Douglas Rosenthal: Absolutely, and we are only at the beginning of the outbreak. It is important to understand that many new infections change over the course of epidemics. Infectivity, virulence, or both can be attenuated. On the other hand, other outbreaks increase in virulence. The first wave of the flu pandemic, the spring of 1918, was a relatively mild infection. It was the second and third waves of that winter, until 1919, that killed millions of people.
Q: But, some skeptics argue that fewer people are infected, and there are fewer deaths from the coronavirus rather than from the typical seasonal flu. What do you think?
Douglas Rosenthal: I will be the first to celebrate if this outbreak proves to be a failure. However, these efforts to dismiss COVID-19 as a minor danger, citing other deadly diseases, especially the flu, are a rhetorical ploy to portray the coronavirus concern as inadequate.
Q: So, the comparison with seasonal flu is misleading.
Douglas Rosenthal: It makes little sense to compare two pathogens in different sections of your epicurve, that is, your development curve. Yes, seasonal flu infects many people worldwide, and the World Health Organization estimates that up to 650,000 people die from it each year. However, Covid-19 is only at the beginning of its epidemiological development. And, unlike the flu, we have neither a vaccine nor a collective immunity to curb infection and protect the most vulnerable populations.
Although the comparison is misleading, both diseases are caused by viruses that belong to a specific group, RNA viruses. Both can cause illness. Both affect the mouth and throat, and sometimes also the lungs. Both are quite contagious.

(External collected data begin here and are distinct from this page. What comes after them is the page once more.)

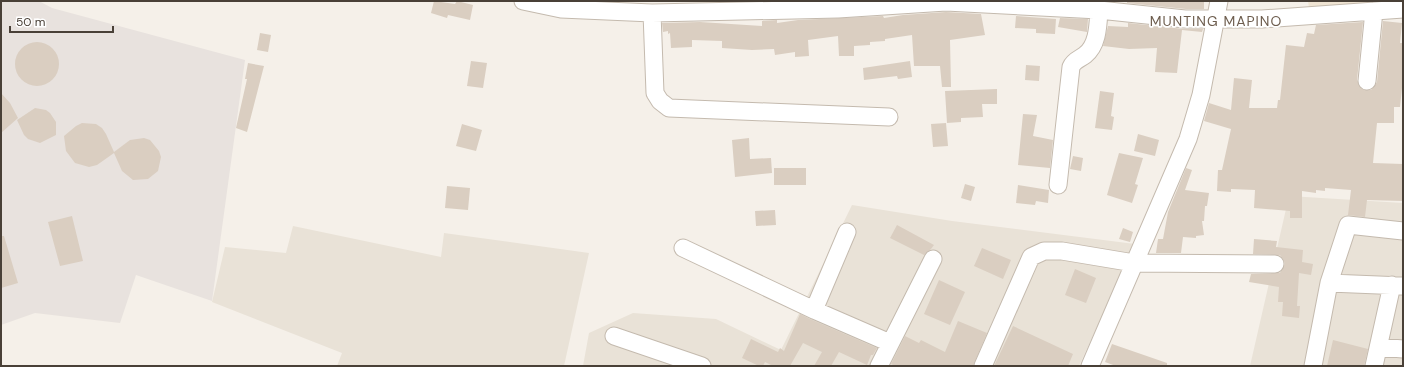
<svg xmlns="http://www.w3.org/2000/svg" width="1404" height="367" font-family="'DM Sans',sans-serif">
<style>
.residential{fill:#e9e2d7}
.industrial{fill:#e8e2de}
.education{fill:#efe4d3}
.building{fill:#dacec1}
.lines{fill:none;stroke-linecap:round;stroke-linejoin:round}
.minor-casing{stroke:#c4baae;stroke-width:19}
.minor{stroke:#fff;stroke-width:17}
.labels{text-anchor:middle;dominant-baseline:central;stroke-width:3.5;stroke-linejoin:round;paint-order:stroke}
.quarter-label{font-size:14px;letter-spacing:1px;fill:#6d5d4e;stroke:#fff}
</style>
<rect width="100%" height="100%" fill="#f5f0e9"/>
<!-- residential -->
<path class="residential" d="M1289,196L1403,203V366H1250Z
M852,205L952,221L1135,244L1079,366H583L589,333L633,313L716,319L781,350Z
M293,226L441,257L444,233L589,253L564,366H337L342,353L212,302L225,247L286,253Z"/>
<!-- industrial -->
<path class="industrial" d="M1,1H39L52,8L245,60L212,301L136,275L120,323L35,313L1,325Z"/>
<!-- education -->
<path class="education" d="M1308,1H1403L1309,8Z"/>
<!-- building -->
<path class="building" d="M434,1L455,4L457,1L473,5L470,20L448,15L447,18L431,13Z
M1127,1H1204V9H1186L1127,3Z
M946,12L981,14L985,35L950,40L951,87H942L940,66H914L912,35L885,39V41L870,42V45L854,46V56H839L838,36L808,40L809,56L795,57V52L775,55L774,49L752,50L722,48V41L692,40V47L671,48L670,33L668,34V31L663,32L662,23L700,22L762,26V21L777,20V23L798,20L883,16L884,18L903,15Z
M1016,16L1056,19L1055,34L1036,33V29L1015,28Z
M1060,18L1088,19L1087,32L1058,27Z
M1383,21L1402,23L1400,43H1403V89L1402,88L1400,107H1394V123H1377L1373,163L1403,164V201L1367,200L1365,217L1348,215L1351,190L1325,188V191L1316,190V193L1302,191V218H1290V211L1254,208L1255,190L1231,189V192L1217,191L1218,170H1222L1231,129L1204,121L1209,103L1231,110L1234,78L1252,80L1249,108H1277L1278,100H1280L1286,45L1304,47L1307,33L1314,34L1316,25L1363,22L1357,80L1362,89L1371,90L1377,82Z
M1128,23L1184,29H1203L1202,32L1182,30L1177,73L1155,72L1157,48L1129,49L1103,46L1108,26L1128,27Z
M260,33L271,35L268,52L257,50Z
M15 64a22 22 0 1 1 44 0a22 22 0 1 1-44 0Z
M471,61L487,63L483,88L467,86Z
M910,61L912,77L898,79L897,76L864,80L863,68Z
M248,63L264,66L247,132L236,128L247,79H245Z
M1026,65L1040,66L1039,81L1025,80Z
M997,89V104H982L983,117L961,118V122L947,123L945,91Z
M1100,91L1114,93L1111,116L1114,117L1112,130L1095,128Z
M1,93L10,103L18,118L1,133Z
M35,108L46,110L50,113L56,122V135L40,143L28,139L24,135L17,120Z
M1023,114L1037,115L1033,136L1053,140L1050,168L1018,165Z
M82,123L96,124L102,128L106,134L114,152L130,140L144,138L150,140L159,151L161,157L158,171L148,179L133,180L122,171L114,153L97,165L89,167L75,163L66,151L64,136L76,126Z
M946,123L948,146L933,147L931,124Z
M462,124L482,130L476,151L456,146Z
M1138,134L1159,140L1155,156L1134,151Z
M749,138L750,159L771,158L772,173L735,177L732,140Z
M1119,153L1143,158L1135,184L1138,185L1132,203L1107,195Z
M1073,156L1083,158L1081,171L1070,169Z
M774,168H806V185H774Z
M1186,168L1192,170L1185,190L1209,193L1207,206H1205L1204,221H1202L1204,235L1196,236V238L1183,237L1181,253H1156L1158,239H1163L1168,212Z
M965,184L975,187L971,201L961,198Z
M1018,185L1049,190L1048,203L1036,201L1035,205L1016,203Z
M447,186L470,188L468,210L445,208Z
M775,210L776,225L756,226L755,211Z
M72,216L83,261L60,266L48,222Z
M897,225L934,245L931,249L924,255L890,238Z
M1123,228L1133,232L1130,242L1119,239Z
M1,236H4L18,283L1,288Z
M1254,239L1277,241L1276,247L1303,250L1302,262L1313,264L1311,275L1299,273L1297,306H1300L1299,318L1282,316L1283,302H1278L1279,287L1249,282L1251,274L1280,273L1285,264L1283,259L1280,255L1253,254Z
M982,248L1011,260L1003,279L974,266Z
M1075,269L1096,278L1086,303L1065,295Z
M939,280L965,292L950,325L924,314Z
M800,314L810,319L877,348L873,355H871L867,365L839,352L831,366H814L822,352L803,343L790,366H773L765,362L763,366H759L742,358L751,339L778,352L780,348L784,351Z
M958,321L987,333L973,366H895L891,364L905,336L919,343L921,340L945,352Z
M1013,326L1073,354L1068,366H994Z
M1333,340L1368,349L1364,366H1327Z
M1112,344L1167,363V366H1116L1105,362Z"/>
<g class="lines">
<!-- minor casing -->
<g class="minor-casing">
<path id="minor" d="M523,1L561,9L652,13L838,9L946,2L1099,10L1185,19H1262L1403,9
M652,13L655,93L660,101L669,108L889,117
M1367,81L1374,11
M1058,185L1071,67C1074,60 1080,59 1085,55C1098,45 1098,25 1099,10
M847,232L814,310L890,343
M683,248L814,310
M1329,283L1403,286
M614,336L702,366
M1379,347L1403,349
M879,366L933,259
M983,366L1031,257L1044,251H1062L1134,263L1275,264
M1090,366L1188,139L1201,95L1219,1
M1313,366L1329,283L1348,225L1403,231
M1374,366L1392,285"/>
</g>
<!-- minor -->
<use href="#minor" class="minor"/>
</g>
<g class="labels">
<!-- quarter labels -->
<g class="quarter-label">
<text x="1216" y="21">MUNTING MAPINO</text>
</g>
</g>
<!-- border -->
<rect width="1404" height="367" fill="none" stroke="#494037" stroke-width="4"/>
<!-- scale -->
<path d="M10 26v6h103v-6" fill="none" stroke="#494037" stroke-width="2"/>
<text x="16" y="26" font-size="12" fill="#494037" stroke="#ffffff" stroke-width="3" paint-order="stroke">50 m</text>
</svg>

These are superficial similarities that do not take into account an important difference between the two pathogens. We know a lot about the dynamics of the flu. We know very little about COVID-19, which is full of unknowns. In fact, there is a lot of information on the behavior of COVID-19 that we will not know until the outbreak is fully developed. At the same time, it is important to understand that it is not COVID-19 versus seasonal flu, but COVID-19 and the flu. The emergence of multiple infections capable of triggering a pandemic and affecting entire populations in combination should be the main concern.